What you will do. Repeat only the stretch of lines below that runs from the line with "floor lamp: present" through the line with "cereal bowl: none", unaltered.

Dataset.

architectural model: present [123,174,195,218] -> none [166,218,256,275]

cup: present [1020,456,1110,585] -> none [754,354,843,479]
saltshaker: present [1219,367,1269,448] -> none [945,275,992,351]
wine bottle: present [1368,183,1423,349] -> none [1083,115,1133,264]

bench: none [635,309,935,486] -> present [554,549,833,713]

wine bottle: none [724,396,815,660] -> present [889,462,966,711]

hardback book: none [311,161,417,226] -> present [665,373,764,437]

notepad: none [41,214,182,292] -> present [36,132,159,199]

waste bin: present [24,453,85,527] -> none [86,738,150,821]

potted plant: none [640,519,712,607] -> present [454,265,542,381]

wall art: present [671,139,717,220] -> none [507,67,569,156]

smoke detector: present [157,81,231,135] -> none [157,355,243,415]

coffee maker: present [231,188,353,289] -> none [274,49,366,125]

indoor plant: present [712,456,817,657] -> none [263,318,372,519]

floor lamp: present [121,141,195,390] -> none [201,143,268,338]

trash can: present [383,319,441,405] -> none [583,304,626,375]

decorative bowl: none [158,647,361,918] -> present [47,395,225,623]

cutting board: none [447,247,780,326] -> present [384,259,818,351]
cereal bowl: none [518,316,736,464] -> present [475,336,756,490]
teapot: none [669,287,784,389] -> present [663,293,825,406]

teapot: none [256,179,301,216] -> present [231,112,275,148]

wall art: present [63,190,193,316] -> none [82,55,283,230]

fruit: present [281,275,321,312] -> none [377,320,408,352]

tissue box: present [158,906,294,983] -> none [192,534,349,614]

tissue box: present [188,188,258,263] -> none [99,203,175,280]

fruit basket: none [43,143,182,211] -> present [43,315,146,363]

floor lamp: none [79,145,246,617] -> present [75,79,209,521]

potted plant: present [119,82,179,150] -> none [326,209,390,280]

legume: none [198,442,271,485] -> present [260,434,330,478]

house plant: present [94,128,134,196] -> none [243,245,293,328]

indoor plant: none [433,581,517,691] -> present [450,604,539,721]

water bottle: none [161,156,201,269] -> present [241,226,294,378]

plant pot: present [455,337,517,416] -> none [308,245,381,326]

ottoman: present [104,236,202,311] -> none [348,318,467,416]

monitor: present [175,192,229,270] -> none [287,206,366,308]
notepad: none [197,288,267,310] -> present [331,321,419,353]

Answer area.
floor lamp: present [121,141,195,390] -> none [201,143,268,338]

trash can: present [383,319,441,405] -> none [583,304,626,375]

decorative bowl: none [158,647,361,918] -> present [47,395,225,623]

cutting board: none [447,247,780,326] -> present [384,259,818,351]
cereal bowl: none [518,316,736,464] -> present [475,336,756,490]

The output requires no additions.